> _Work required_:
Your task is to repeat exactly the lines below between the line holding "the negative hardware limit" and the line holding "are temporarily overridden", inclusive, and only those.

Items from a dataset:

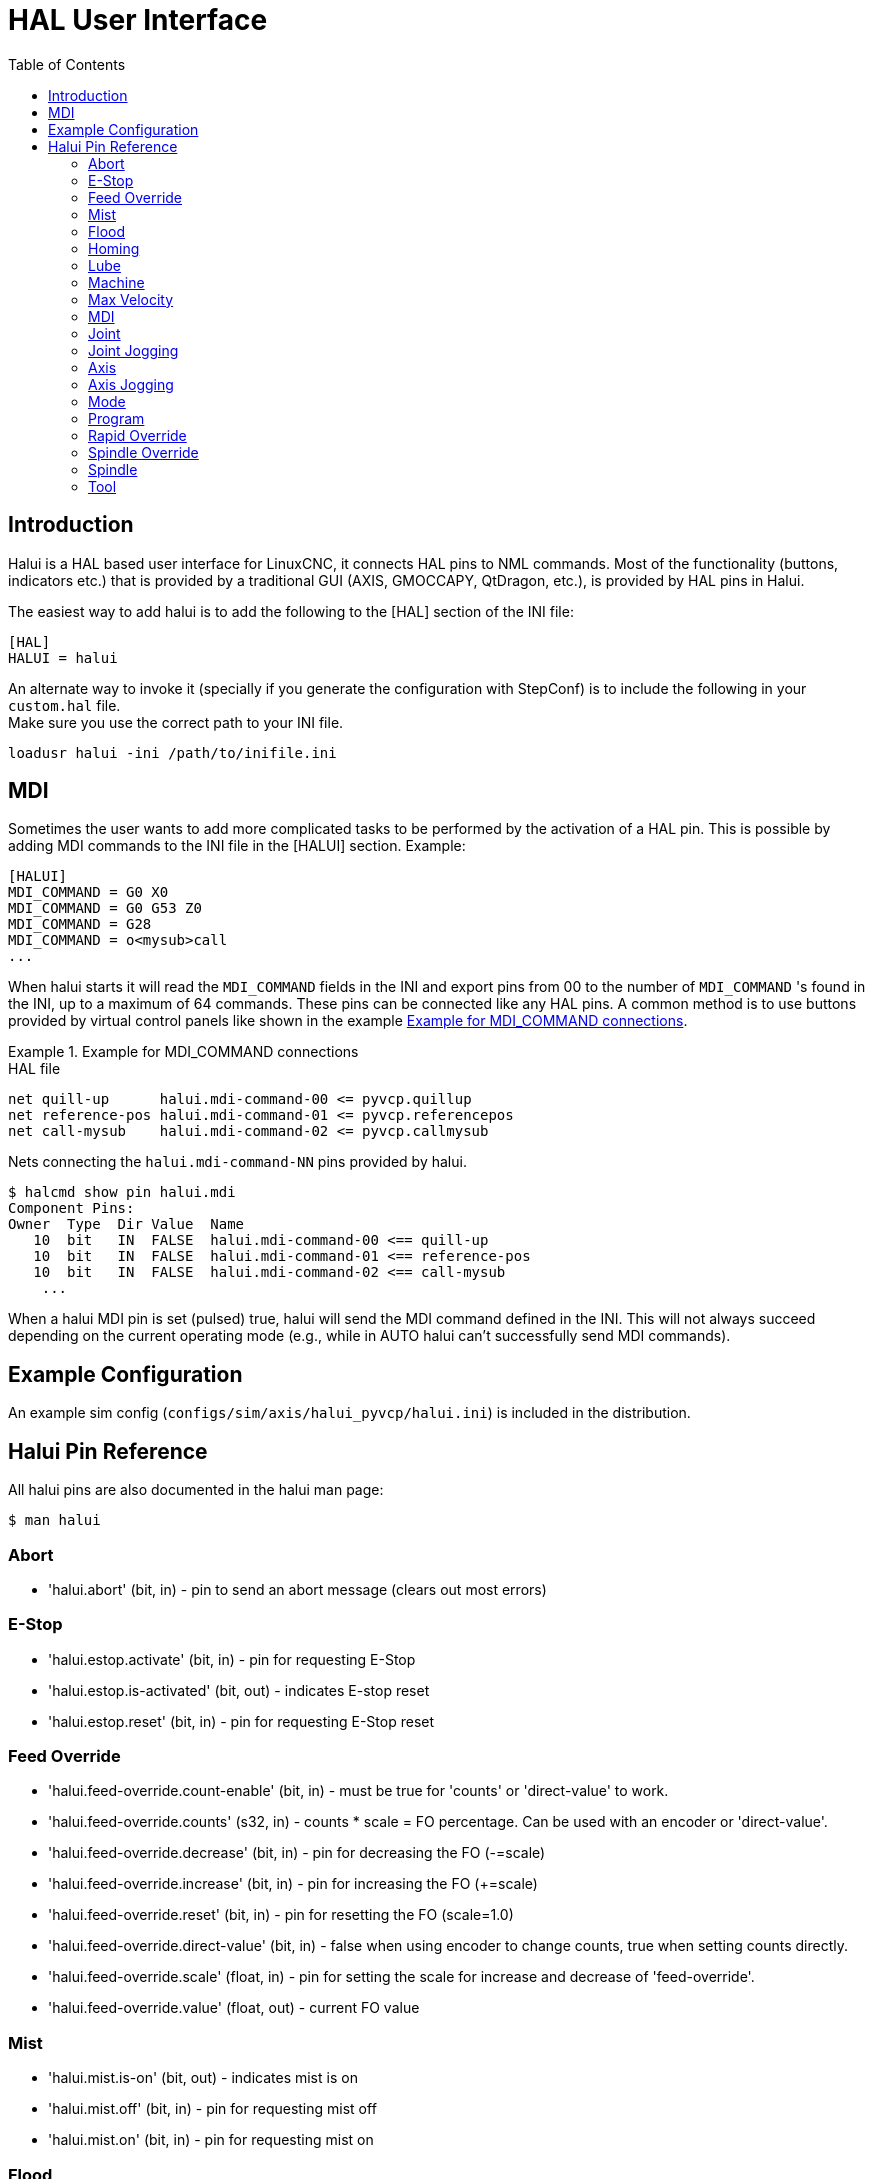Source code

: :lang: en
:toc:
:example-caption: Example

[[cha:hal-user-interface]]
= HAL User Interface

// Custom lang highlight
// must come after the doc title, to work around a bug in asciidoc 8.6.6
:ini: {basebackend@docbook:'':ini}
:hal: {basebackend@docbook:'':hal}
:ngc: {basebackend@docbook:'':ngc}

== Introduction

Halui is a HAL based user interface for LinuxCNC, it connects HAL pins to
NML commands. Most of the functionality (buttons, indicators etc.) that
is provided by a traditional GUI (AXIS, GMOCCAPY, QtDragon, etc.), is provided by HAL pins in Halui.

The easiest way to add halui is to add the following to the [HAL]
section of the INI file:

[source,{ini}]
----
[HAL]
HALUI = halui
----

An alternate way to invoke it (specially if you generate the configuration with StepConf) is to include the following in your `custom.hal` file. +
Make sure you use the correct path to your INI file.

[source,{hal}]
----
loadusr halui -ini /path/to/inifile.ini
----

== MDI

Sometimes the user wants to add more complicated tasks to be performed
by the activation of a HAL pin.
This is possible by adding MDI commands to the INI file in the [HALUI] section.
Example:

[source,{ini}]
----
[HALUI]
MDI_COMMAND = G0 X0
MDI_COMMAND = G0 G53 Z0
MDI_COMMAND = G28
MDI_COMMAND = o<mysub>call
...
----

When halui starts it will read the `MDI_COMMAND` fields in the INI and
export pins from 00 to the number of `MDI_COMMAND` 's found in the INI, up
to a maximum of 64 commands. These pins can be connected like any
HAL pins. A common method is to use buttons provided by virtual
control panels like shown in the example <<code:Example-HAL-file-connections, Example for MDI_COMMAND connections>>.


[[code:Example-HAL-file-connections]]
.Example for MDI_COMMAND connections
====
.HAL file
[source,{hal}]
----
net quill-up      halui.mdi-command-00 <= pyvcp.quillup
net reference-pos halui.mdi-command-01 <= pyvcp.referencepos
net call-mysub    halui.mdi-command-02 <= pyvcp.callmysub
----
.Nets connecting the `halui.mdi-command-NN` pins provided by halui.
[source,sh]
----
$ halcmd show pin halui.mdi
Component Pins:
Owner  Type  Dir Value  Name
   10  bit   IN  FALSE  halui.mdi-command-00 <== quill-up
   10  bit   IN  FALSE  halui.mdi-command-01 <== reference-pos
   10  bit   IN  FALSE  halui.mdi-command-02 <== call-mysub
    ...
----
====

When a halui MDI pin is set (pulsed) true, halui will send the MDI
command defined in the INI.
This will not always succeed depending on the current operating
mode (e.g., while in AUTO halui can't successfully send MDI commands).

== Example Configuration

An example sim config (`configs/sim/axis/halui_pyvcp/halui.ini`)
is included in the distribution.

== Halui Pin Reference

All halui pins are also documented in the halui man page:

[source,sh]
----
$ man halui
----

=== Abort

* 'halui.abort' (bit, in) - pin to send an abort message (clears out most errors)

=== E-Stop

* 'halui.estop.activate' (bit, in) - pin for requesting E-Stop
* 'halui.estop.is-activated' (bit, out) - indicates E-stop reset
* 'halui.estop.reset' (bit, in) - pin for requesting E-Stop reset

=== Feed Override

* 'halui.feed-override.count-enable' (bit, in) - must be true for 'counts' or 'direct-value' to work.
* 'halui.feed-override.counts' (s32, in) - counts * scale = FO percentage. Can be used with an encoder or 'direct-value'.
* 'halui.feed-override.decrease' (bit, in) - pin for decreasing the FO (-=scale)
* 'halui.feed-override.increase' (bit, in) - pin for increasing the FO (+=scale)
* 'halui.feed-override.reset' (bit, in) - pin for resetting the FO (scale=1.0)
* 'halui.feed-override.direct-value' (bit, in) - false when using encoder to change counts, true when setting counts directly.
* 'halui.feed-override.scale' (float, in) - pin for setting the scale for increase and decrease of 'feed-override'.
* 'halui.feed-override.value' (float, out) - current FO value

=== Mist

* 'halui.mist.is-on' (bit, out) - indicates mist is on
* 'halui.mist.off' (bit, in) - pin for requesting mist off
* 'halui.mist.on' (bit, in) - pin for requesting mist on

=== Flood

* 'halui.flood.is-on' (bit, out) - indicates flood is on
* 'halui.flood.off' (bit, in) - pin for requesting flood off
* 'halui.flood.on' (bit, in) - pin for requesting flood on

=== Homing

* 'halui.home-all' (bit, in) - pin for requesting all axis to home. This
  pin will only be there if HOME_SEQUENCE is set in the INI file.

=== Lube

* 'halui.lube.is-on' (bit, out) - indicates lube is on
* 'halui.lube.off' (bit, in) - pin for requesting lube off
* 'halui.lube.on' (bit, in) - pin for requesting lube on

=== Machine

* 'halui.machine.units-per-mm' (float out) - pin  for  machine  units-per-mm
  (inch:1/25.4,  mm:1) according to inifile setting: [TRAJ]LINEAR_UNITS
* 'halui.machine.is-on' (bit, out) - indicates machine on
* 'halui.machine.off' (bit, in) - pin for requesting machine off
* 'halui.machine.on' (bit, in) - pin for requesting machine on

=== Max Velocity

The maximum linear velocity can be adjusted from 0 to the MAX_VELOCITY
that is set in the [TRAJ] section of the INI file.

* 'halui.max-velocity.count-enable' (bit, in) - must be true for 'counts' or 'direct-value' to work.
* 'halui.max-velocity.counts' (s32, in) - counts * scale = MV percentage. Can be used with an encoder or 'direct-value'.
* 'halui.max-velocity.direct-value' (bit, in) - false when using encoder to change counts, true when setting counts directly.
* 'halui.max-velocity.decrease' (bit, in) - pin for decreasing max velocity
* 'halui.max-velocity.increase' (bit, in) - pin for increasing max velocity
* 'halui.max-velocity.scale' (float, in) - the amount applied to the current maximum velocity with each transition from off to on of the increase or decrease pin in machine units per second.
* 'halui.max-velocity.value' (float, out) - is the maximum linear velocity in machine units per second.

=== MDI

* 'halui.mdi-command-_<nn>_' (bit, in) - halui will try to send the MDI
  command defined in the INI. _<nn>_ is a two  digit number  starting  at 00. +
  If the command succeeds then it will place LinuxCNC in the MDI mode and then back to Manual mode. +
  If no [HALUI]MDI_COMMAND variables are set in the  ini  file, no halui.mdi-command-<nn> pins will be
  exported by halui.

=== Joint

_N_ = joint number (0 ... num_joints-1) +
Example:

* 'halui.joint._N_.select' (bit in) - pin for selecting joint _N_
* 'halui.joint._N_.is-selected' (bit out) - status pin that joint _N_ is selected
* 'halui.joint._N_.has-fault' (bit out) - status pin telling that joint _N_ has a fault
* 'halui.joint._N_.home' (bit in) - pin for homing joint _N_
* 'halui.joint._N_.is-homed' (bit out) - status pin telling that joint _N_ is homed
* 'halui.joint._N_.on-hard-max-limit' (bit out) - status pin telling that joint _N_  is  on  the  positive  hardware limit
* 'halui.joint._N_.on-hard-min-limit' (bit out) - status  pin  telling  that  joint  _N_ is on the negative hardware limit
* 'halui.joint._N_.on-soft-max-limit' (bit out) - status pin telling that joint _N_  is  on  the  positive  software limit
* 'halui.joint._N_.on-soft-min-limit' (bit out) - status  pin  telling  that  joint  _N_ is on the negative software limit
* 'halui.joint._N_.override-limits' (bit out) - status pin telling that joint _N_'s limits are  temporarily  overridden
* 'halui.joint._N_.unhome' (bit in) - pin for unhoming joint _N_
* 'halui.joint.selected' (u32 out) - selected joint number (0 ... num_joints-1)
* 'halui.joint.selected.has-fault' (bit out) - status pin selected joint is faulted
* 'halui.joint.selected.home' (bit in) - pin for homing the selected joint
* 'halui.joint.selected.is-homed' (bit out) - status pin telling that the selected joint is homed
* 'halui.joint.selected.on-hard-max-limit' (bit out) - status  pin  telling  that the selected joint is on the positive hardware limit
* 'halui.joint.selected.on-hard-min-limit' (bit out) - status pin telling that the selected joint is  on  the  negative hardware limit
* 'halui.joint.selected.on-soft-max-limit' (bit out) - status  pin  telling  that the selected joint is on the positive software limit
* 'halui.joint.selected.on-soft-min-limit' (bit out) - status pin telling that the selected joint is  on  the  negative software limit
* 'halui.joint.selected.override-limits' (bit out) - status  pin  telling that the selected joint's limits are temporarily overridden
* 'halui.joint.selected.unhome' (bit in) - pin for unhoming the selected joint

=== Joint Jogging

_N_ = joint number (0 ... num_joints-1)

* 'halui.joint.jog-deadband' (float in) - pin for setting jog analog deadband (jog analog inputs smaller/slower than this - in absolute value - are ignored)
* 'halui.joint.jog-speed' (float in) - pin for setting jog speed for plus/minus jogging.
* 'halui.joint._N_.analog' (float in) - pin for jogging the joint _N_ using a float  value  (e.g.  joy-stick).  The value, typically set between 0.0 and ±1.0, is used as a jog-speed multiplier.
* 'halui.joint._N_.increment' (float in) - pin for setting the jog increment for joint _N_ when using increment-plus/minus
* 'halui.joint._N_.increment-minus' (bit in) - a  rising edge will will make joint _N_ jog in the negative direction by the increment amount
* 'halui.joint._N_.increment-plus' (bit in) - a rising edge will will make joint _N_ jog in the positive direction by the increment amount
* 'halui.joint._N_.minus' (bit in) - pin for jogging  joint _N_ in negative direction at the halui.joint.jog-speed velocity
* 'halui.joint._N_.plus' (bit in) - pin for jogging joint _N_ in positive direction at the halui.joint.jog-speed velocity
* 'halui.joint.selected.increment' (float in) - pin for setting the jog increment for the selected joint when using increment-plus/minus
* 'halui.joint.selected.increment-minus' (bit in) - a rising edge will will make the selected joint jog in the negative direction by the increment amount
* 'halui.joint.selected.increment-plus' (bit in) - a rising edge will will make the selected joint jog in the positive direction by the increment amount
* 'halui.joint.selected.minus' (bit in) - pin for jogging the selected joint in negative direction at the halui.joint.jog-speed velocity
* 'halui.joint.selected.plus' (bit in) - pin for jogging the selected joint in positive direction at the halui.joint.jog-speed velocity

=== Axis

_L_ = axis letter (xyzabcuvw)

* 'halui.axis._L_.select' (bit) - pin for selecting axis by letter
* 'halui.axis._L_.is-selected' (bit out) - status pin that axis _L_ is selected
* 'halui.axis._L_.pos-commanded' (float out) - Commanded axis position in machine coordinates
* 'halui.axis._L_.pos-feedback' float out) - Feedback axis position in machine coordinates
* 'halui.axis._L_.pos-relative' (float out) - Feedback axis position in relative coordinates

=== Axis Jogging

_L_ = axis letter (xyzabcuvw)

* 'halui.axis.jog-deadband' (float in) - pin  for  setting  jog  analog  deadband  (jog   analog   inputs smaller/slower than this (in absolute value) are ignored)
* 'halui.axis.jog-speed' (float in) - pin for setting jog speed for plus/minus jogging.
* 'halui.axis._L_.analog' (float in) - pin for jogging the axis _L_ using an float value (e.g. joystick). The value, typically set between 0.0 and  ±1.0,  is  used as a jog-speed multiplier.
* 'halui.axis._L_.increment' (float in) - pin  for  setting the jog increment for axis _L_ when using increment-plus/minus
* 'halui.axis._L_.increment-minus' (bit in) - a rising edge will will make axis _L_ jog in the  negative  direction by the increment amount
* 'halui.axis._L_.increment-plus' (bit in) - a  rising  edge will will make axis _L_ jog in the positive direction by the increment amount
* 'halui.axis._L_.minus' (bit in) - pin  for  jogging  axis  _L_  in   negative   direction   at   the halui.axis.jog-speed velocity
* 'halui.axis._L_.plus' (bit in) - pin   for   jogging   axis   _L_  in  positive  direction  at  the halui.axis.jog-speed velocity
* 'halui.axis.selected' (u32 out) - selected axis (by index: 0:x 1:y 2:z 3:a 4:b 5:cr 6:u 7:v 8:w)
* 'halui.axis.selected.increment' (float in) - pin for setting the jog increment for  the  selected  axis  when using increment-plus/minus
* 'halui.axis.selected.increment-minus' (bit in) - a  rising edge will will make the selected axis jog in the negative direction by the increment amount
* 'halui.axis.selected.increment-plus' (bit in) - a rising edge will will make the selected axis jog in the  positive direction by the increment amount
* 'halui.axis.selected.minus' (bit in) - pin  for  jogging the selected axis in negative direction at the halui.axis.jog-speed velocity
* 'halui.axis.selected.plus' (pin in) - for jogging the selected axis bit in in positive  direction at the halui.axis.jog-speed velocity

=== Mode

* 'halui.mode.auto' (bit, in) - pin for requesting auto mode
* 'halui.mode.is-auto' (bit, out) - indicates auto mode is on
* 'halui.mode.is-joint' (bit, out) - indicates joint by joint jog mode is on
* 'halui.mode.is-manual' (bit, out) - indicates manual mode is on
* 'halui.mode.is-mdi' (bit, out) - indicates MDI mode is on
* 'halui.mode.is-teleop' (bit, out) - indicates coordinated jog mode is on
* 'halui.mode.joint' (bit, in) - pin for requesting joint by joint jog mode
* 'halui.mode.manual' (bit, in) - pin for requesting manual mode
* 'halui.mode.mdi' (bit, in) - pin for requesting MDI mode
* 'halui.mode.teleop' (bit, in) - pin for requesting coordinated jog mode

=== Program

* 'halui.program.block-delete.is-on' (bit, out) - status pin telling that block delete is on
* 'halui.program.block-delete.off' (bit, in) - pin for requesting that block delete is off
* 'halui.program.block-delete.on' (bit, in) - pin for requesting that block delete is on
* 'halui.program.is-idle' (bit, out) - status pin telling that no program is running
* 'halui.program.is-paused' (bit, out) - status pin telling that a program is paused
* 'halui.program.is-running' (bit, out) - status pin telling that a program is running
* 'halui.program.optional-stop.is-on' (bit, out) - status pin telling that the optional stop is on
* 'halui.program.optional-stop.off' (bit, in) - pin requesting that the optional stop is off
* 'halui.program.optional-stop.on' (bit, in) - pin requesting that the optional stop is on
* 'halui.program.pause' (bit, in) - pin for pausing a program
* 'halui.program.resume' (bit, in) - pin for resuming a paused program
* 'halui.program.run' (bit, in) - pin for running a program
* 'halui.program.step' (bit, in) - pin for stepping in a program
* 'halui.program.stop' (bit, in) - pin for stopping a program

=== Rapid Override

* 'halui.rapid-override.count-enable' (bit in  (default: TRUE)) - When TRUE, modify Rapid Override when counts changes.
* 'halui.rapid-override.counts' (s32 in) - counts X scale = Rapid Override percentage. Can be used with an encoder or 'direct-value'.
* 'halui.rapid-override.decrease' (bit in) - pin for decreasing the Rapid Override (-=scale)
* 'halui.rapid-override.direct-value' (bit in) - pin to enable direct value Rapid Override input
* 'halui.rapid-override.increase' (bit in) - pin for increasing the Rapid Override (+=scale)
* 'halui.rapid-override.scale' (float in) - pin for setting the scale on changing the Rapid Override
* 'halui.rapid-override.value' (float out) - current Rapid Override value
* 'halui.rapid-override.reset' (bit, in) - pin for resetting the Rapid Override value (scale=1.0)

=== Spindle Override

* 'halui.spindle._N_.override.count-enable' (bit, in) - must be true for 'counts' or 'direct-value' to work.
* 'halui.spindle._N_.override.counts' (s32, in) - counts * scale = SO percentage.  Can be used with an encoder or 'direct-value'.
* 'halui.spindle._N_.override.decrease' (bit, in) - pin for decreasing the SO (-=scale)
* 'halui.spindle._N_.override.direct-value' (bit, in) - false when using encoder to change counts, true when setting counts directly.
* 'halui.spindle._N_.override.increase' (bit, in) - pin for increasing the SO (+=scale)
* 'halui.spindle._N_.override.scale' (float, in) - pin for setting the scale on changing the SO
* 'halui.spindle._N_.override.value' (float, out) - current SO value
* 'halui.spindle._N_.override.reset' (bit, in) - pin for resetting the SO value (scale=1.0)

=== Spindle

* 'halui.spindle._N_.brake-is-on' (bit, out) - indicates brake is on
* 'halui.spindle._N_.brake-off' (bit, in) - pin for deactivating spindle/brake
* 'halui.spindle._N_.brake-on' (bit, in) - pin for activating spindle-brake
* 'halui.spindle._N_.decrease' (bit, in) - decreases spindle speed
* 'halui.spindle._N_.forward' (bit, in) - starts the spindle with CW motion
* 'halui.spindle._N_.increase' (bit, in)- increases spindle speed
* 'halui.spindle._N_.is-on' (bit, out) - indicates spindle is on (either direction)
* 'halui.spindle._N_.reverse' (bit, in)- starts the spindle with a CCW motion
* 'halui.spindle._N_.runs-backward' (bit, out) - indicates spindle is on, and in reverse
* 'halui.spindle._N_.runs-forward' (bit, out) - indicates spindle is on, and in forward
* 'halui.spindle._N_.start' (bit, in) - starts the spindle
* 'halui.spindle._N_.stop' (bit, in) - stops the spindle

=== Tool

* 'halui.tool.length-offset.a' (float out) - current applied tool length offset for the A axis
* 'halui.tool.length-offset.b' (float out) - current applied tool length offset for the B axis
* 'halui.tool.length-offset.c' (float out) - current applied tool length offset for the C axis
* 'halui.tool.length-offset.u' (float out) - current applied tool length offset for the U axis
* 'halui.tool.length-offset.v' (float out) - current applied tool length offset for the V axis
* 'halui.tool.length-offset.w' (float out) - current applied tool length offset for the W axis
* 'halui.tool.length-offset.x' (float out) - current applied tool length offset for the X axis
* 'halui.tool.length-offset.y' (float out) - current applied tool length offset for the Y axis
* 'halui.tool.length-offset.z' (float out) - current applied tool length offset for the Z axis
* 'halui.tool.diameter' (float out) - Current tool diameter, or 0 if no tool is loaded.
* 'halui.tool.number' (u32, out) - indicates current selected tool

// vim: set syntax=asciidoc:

> _Task response_:
* 'halui.joint._N_.on-hard-min-limit' (bit out) - status  pin  telling  that  joint  _N_ is on the negative hardware limit
* 'halui.joint._N_.on-soft-max-limit' (bit out) - status pin telling that joint _N_  is  on  the  positive  software limit
* 'halui.joint._N_.on-soft-min-limit' (bit out) - status  pin  telling  that  joint  _N_ is on the negative software limit
* 'halui.joint._N_.override-limits' (bit out) - status pin telling that joint _N_'s limits are  temporarily  overridden
* 'halui.joint._N_.unhome' (bit in) - pin for unhoming joint _N_
* 'halui.joint.selected' (u32 out) - selected joint number (0 ... num_joints-1)
* 'halui.joint.selected.has-fault' (bit out) - status pin selected joint is faulted
* 'halui.joint.selected.home' (bit in) - pin for homing the selected joint
* 'halui.joint.selected.is-homed' (bit out) - status pin telling that the selected joint is homed
* 'halui.joint.selected.on-hard-max-limit' (bit out) - status  pin  telling  that the selected joint is on the positive hardware limit
* 'halui.joint.selected.on-hard-min-limit' (bit out) - status pin telling that the selected joint is  on  the  negative hardware limit
* 'halui.joint.selected.on-soft-max-limit' (bit out) - status  pin  telling  that the selected joint is on the positive software limit
* 'halui.joint.selected.on-soft-min-limit' (bit out) - status pin telling that the selected joint is  on  the  negative software limit
* 'halui.joint.selected.override-limits' (bit out) - status  pin  telling that the selected joint's limits are temporarily overridden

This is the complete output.